Annotated typ_open_types

typ_open_types.md

Annotated:

Lemma typ_open_types : forall T Us,
  typ_body (length Us) T ->

Definition typ_body n T := exists L, forall Xs, fresh L n Xs -> type (typ_open_vars T Xs).

  types (length Us) Us ->

Definition types := list_for_n type.

Definition list_for_n (A : Set) (P : A -> Prop) (n : nat) (L : list A) := n = length L /\ list_forall P L.

  type (typ_open T Us).
Proof.
  introv [L K] WT.

L : vars (a.k.a. FinSet)

K : forall Xs, fresh L (length Us) Xs -> type (typ_open_vars T Xs)

WT : types (length Us) Us

  pick_freshes (length Us) Xs.

Creates an assumption named Fr defined as the union of all finite sets of variables in the context for some list. That is, because destruct (var_freshes L n) as [Y Fr] and Lemma var_freshes : forall L n, { xs : list var | fresh L n xs }., we have:

Fr : fresh (...) (length Us) Xs

where (...) is the union of all finite sets of variables.

  poses Fr' Fr.

Copies Fr to Fr'.

  rewrite (fresh_length _ _ _  Fr) in WT, Fr'.

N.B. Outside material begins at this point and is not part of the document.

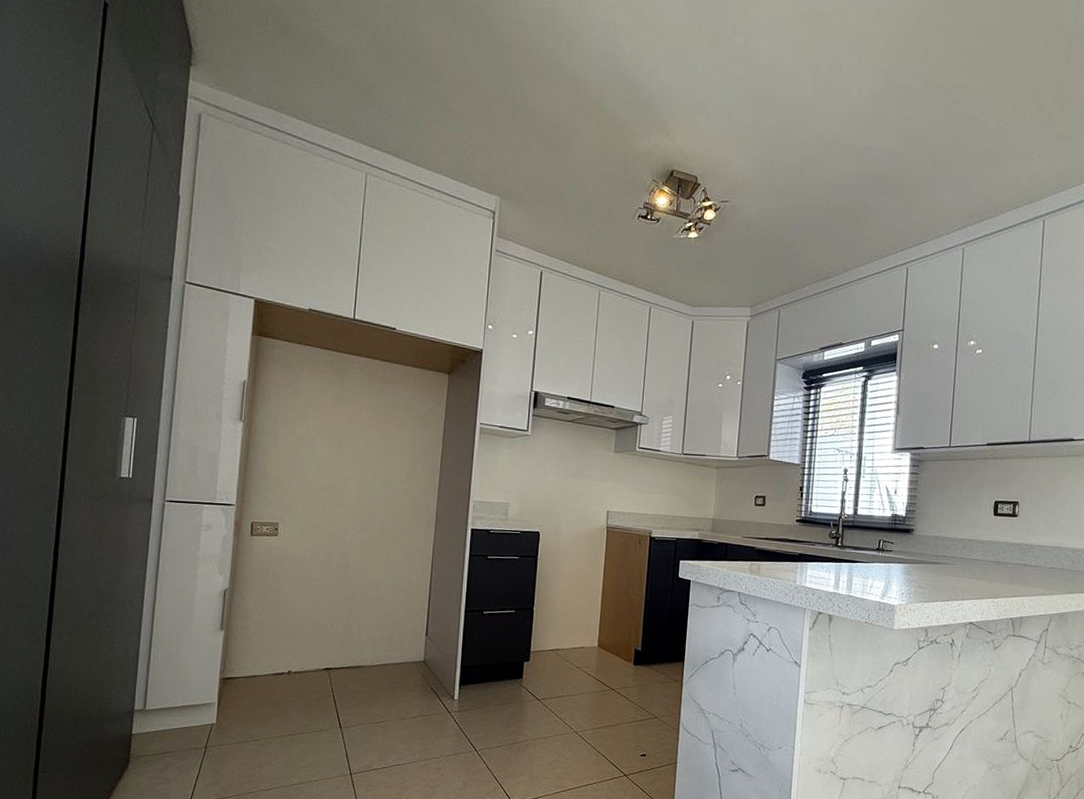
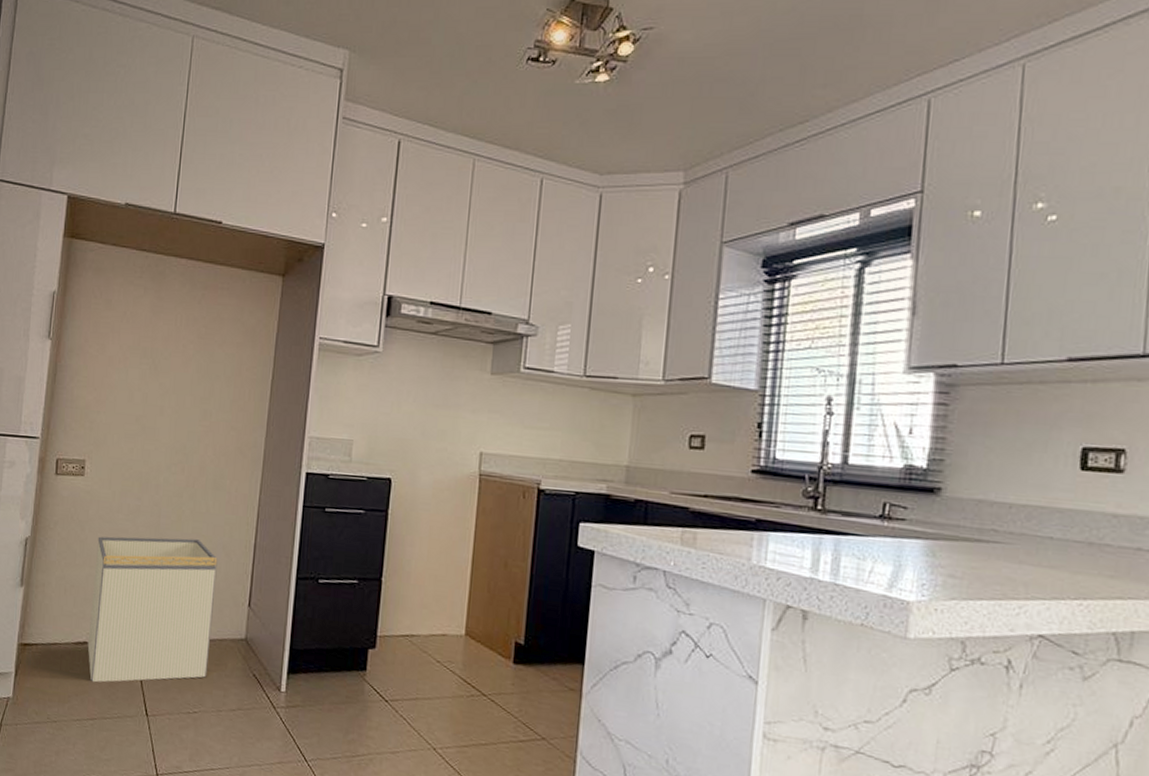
storage bin: none [285,584,399,705] -> present [87,536,218,683]

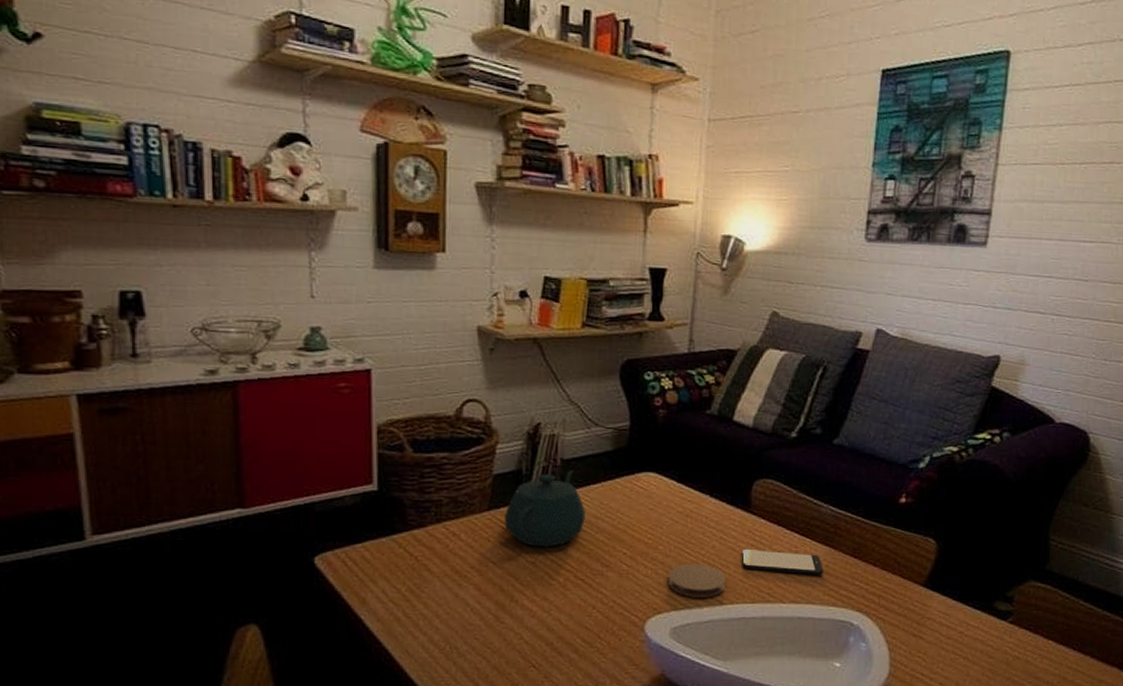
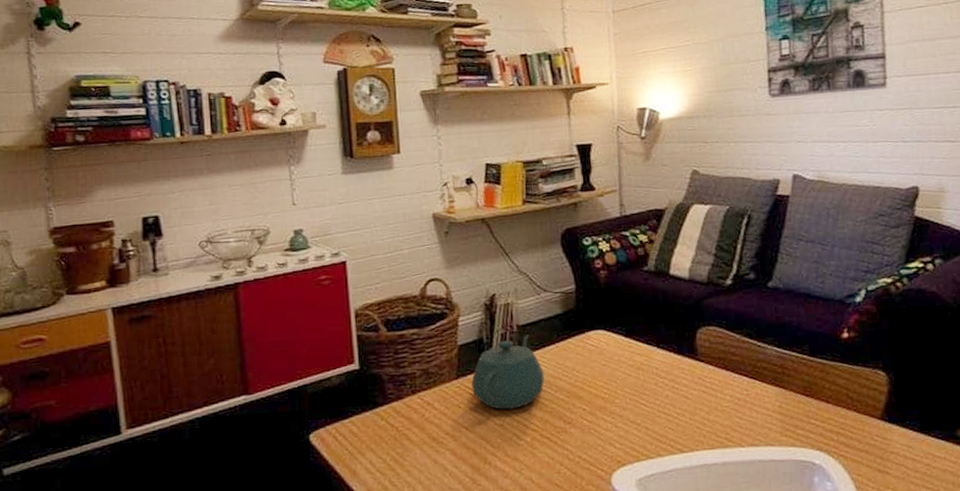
coaster: present [668,563,727,598] -> none [627,414,684,448]
smartphone: present [742,549,824,575] -> none [695,395,778,417]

Lemma fresh_length : forall xs L n, fresh L n xs -> n = length xs.

fresh_length _ _ _ Fr : length Us = length Xs

WT : types (length Xs) Us

Fr' : fresh (...) (length Xs) Xs

  rewrite* (@typ_substs_intro Xs).

Lemma typ_substs_intro : forall Xs Us T,

fresh (typ_fv T \u typ_fv_list Us) (length Xs) Xs ->

• Resolved by Fr'.

types (length Xs) Us ->

• Resolved by WT.

(typ_open T Us) = typ_substs Xs Us (typ_open_vars T Xs).

• New goal: type (typ_substs Xs Us (typ_open_vars T Xs))

  apply* typ_substs_types.

Lemma typ_substs_types : forall Xs Us T,

types (length Xs) Us ->

• Resolved by WT.

type T ->

• Expected: type (typ_open_vars T Xs). Resolved by K.
• Subgoal for K: fresh L n Xs. Resolved by Fr.

type (typ_substs Xs Us T).

Qed.